§ **Instructions for the task**
Every line of the listing below must be printed again exactly, apart from its pictures.
····················
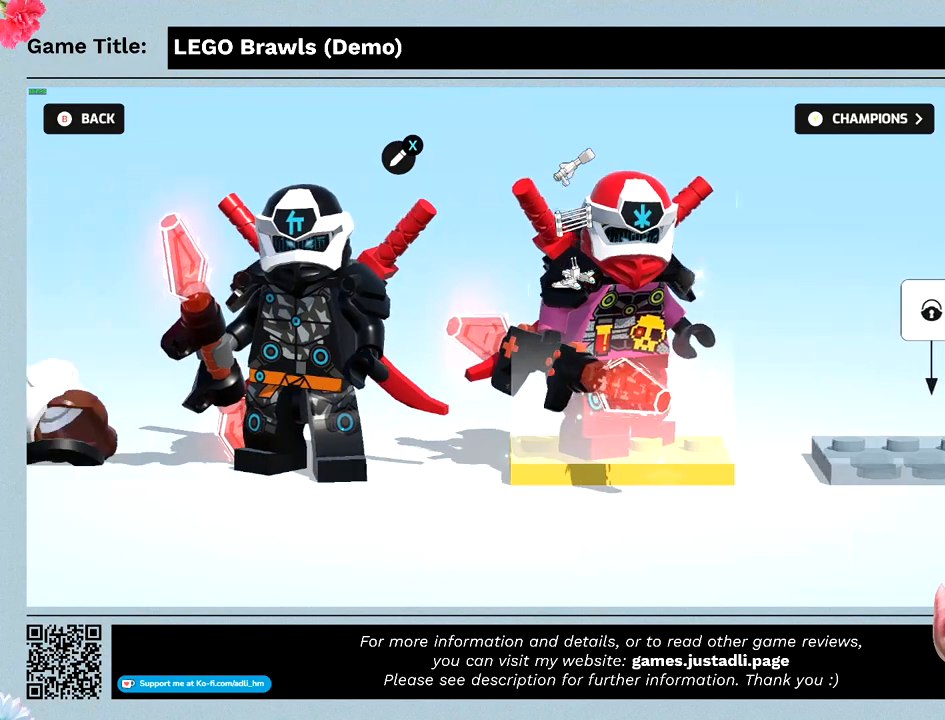
{"keys": [], "mouse": [], "events": []}
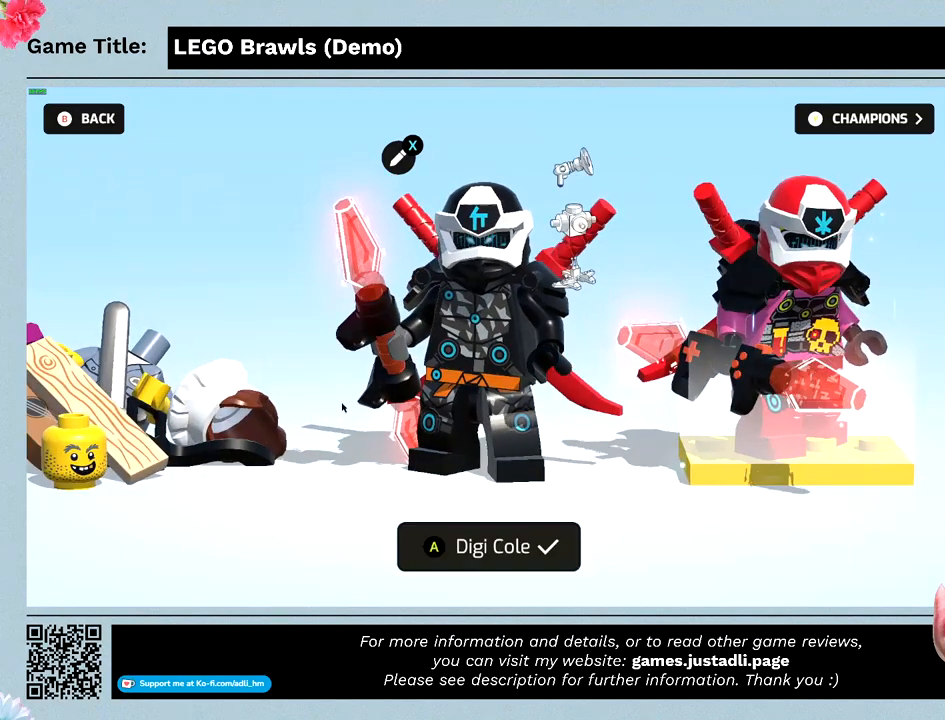
{"keys": [], "mouse": ["left"], "events": [[467, "mouse_left", "down"]]}
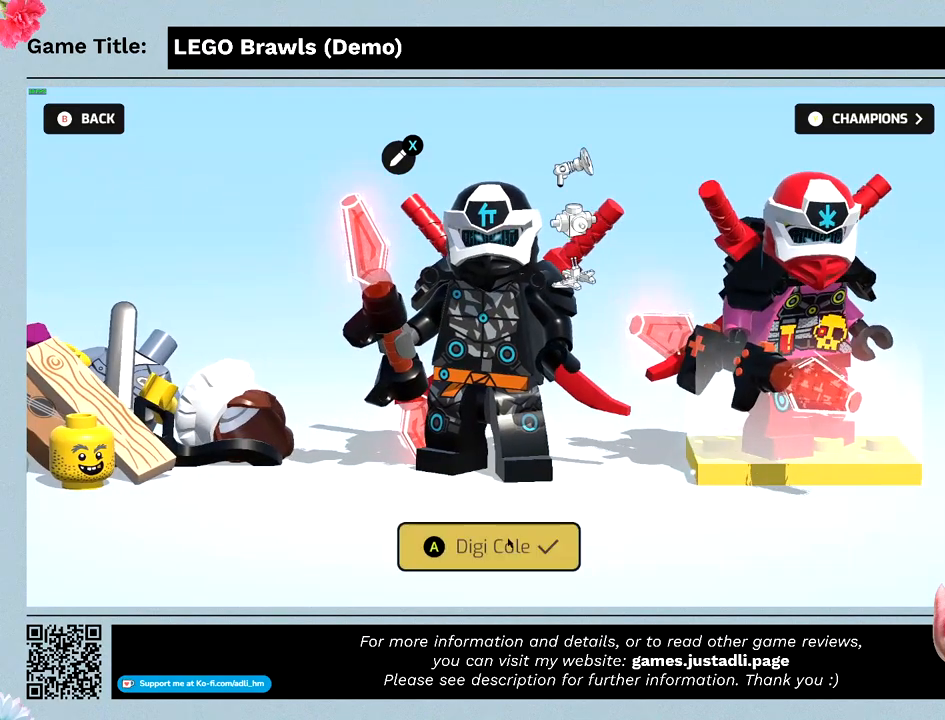
{"keys": [], "mouse": [], "events": [[233, "mouse_left", "up"]]}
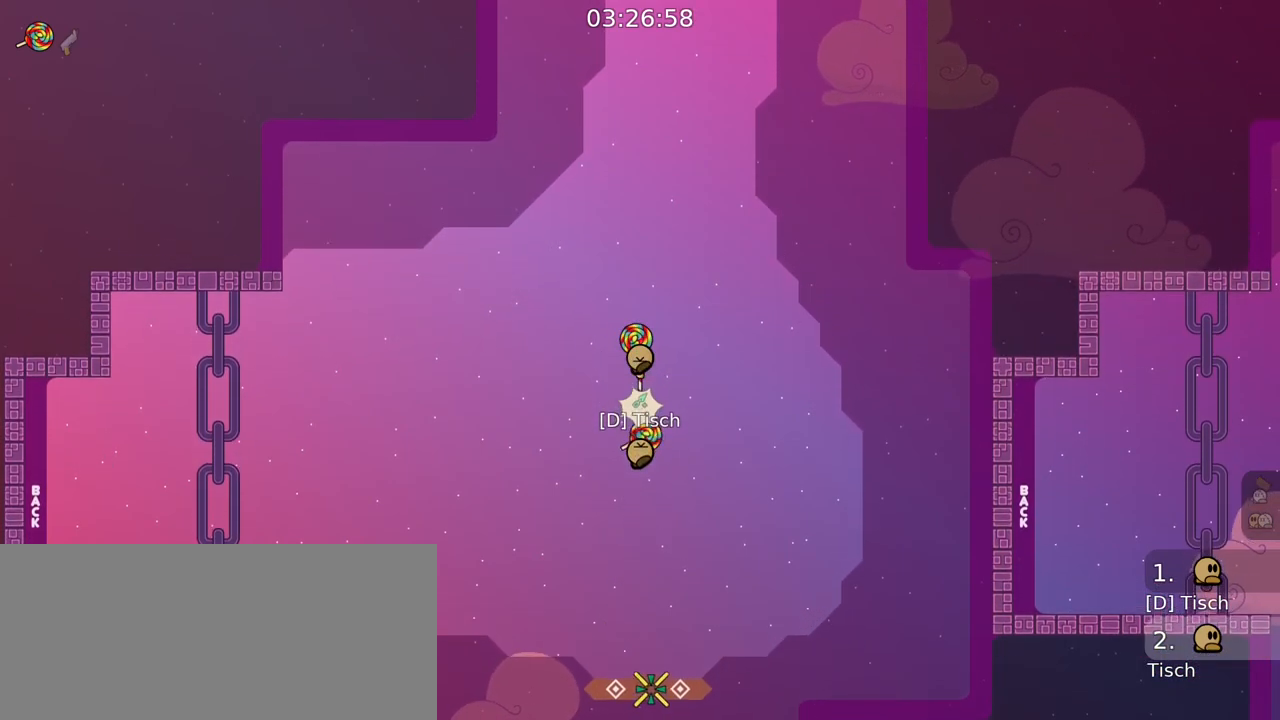
Gameplay with keyboard and mouse; each line is a JSON object with the keys and mouse buttons held at the frame after it. "events" lists presses ("down") and releases ("up") of "a", "ctrl", "d", "e", "f", "q", "r", "s", "shift", "space", "tab", "w", "mouse_left", "mouse_wheel", "mouse_right", "mouse_mb4" and "mouse_mb5" between this image and that frame as [ms after this image, input, new state], when the widget could be followed in between. "mouse_left", "mouse_wheel", "mouse_right", "mouse_mb4", "mouse_mb5" = the "left", "wheel", "right", "mb4", "mb5" buttons of the "mouse" list. No other keys are recorded. "wheel" means that the mouse wheel is clicked or scrolled. Mouse movement is not recorded.
{"keys": [], "mouse": [], "events": [[67, "mouse_right", "up"]]}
····················
§ **Your solution**
{"keys": [], "mouse": [], "events": []}
{"keys": [], "mouse": ["left"], "events": [[467, "mouse_left", "down"]]}
{"keys": [], "mouse": [], "events": [[233, "mouse_left", "up"]]}
Gameplay with keyboard and mouse; each line is a JSON object with the keys and mouse buttons held at the frame after it. "events" lists presses ("down") and releases ("up") of "a", "ctrl", "d", "e", "f", "q", "r", "s", "shift", "space", "tab", "w", "mouse_left", "mouse_wheel", "mouse_right", "mouse_mb4" and "mouse_mb5" between this image and that frame as [ms after this image, input, new state], when the widget could be followed in between. "mouse_left", "mouse_wheel", "mouse_right", "mouse_mb4", "mouse_mb5" = the "left", "wheel", "right", "mb4", "mb5" buttons of the "mouse" list. No other keys are recorded. "wheel" means that the mouse wheel is clicked or scrolled. Mouse movement is not recorded.
{"keys": [], "mouse": [], "events": [[67, "mouse_right", "up"]]}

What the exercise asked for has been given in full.